● What to work on
(1) From the article on Filthy Rich and Homeless, extract everything from "The show has" down to "to Homeless Persons.".
(2) According to the article on Filthy Rich and Homeless, in which city was the second series of the show shot?

23 July 2018 at 1:00 pm

Having shown what it is “really like to be homeless in Australia”, the celebrities involved in television’s second series of Filthy Rich and Homeless are back to their normal lives after 10 days on the streets.

SBS next month airs the second series of the show, shot in Sydney, after the apparent success of the first series filmed last year in Melbourne.

“This is an insight into what it is really like to be homeless in Australia,” the show’s promotion said at the same time its homeless “Instagram phenomenon” Alli Simpson ran a Twitter poll asking if she should cut her hair short or colour it brunette.

The show has some critics, similar in some ways to the CEO Sleepout which last year gave virtual reality headsets to CEOs so they could experience “the realities” faced by homeless people.

Just a thought:How many more times do we need to see rich people on telly pretending to experience homelessness for…

Posted by Homeless Persons Union Victoria on Sunday, 15 July 2018

 

But such was the problem’s severity, which for older Australians is on the precipice of a dramatic escalation, that taking potshots was not something to be entertained by Jenny Smith, CEO of the Council to Homeless Persons.

“We’ll be watching Filthy Rich and Homeless with keen interest, and hoping the program uses this opportunity to shine a light on the systemic factors behind Australia’s homelessness epidemic,” Smith told Pro Bono News.

She said the media offered opportunities to improve understanding of the causes of homelessness, as well as the solutions.

Though it could also incite negative public feelings, perpetuate misconceptions and stigmatise people experiencing homelessness, she said.

“Too often the media portrays homelessness as the result of poor personal choices, or individual misfortunes,” Smith said.

Extracted data entries:
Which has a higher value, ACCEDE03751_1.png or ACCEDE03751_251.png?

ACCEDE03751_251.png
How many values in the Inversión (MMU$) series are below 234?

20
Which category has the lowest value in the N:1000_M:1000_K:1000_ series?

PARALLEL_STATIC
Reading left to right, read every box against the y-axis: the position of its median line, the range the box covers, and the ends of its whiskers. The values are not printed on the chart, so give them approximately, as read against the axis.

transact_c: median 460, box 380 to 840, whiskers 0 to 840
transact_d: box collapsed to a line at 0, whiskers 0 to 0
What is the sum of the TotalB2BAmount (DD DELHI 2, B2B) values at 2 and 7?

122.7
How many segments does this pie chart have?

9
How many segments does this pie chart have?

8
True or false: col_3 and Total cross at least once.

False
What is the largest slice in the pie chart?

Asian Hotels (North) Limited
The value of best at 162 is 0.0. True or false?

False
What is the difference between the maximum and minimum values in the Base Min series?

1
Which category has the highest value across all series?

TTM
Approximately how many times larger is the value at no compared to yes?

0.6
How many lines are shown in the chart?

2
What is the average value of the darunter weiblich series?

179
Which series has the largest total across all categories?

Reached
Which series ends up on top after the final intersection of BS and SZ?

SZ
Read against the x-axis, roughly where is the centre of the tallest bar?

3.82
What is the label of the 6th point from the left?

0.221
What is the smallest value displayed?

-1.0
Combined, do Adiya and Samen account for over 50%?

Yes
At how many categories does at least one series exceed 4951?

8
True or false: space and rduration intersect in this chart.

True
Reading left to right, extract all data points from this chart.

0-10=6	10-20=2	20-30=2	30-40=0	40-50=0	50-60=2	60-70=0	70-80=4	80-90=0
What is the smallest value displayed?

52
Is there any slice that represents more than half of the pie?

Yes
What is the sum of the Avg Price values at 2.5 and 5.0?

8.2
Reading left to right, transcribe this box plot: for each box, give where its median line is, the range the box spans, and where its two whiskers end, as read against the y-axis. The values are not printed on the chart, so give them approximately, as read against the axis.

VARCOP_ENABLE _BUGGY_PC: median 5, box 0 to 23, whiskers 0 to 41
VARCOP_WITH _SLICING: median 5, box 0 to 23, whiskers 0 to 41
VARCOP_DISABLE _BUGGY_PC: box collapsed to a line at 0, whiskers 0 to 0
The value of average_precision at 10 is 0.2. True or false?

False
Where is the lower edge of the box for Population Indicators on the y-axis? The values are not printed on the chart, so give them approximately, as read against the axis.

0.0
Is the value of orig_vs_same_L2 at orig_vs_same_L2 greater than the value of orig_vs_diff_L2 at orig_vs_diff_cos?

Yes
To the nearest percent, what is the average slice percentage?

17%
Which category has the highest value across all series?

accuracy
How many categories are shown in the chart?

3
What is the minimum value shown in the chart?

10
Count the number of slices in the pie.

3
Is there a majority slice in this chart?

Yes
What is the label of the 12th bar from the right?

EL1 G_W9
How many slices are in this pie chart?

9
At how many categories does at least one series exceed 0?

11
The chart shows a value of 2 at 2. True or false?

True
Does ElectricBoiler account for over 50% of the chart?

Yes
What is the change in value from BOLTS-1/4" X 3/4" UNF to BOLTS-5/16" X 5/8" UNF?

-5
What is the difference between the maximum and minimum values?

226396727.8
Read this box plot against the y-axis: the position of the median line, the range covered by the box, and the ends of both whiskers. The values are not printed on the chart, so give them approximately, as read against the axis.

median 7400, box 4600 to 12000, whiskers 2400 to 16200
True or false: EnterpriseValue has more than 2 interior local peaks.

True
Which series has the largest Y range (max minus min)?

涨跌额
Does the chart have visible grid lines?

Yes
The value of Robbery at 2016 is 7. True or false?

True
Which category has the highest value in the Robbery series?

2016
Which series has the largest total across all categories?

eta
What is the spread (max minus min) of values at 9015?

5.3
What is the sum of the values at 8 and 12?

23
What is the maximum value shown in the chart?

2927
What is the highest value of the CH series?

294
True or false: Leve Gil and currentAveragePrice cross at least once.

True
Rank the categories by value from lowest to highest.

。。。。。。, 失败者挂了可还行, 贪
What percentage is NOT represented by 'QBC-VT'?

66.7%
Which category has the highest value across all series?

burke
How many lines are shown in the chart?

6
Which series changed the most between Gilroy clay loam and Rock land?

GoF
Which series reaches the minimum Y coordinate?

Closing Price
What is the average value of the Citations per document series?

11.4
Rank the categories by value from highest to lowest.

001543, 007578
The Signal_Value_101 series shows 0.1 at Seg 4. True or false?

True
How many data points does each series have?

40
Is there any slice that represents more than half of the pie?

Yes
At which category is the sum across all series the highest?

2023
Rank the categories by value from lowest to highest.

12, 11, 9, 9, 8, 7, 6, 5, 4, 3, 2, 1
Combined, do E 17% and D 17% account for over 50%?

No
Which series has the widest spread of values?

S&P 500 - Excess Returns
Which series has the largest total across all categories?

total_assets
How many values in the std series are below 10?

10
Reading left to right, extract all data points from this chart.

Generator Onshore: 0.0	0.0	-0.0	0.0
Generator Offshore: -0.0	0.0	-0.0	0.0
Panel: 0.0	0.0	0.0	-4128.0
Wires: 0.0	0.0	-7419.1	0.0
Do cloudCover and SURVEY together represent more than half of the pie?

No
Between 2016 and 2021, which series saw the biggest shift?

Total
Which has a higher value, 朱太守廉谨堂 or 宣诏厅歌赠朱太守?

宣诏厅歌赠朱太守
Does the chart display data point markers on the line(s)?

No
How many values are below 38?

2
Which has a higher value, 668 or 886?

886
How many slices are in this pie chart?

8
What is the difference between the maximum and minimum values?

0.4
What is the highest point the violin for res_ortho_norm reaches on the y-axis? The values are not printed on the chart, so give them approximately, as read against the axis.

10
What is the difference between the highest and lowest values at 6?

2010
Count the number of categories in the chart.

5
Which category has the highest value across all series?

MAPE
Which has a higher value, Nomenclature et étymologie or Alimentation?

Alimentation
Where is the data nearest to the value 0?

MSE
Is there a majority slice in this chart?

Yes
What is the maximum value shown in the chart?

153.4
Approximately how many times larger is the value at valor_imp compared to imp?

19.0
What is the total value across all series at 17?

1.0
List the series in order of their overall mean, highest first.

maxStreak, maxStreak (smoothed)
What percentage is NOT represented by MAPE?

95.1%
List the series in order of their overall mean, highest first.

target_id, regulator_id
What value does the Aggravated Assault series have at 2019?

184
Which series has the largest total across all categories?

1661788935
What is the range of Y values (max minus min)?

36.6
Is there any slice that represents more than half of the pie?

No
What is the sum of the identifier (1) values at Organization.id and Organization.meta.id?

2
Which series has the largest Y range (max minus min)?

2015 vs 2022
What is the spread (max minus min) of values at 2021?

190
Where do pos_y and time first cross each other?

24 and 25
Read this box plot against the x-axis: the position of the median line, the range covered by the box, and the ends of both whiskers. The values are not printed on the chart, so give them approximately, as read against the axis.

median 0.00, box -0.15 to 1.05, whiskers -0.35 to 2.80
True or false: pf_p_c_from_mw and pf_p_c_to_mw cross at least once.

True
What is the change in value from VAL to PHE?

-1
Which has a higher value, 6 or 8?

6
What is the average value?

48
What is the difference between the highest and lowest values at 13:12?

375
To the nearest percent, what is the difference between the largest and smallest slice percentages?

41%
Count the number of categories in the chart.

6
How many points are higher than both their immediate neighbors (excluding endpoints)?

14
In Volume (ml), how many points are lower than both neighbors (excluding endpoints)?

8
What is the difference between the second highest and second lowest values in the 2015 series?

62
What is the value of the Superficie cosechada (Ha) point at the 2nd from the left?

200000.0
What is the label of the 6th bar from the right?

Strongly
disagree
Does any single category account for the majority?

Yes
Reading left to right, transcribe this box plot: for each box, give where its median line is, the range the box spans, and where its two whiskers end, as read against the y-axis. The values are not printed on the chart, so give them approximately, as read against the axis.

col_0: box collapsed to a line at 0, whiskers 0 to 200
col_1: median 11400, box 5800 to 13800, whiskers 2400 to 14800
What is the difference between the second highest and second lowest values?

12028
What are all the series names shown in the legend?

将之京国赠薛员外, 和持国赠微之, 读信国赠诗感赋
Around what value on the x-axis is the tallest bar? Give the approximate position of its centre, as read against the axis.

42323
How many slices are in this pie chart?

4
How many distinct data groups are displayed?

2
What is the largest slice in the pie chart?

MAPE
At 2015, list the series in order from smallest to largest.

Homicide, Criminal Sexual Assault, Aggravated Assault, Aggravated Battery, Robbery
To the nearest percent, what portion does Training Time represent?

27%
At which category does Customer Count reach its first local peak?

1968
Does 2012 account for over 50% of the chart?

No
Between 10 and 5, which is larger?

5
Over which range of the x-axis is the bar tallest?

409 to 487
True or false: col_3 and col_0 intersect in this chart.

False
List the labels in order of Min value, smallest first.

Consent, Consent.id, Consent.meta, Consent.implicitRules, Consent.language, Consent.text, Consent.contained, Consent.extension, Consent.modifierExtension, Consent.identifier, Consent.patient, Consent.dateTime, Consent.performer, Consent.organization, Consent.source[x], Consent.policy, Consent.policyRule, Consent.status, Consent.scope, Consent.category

● Results for the exercise
(1)
The show has some critics, similar in some ways to the CEO Sleepout which last year gave virtual reality headsets to CEOs so they could experience “the realities” faced by homeless people.

Just a thought:How many more times do we need to see rich people on telly pretending to experience homelessness for…

Posted by Homeless Persons Union Victoria on Sunday, 15 July 2018

 

But such was the problem’s severity, which for older Australians is on the precipice of a dramatic escalation, that taking potshots was not something to be entertained by Jenny Smith, CEO of the Council to Homeless Persons.

(2) Sydney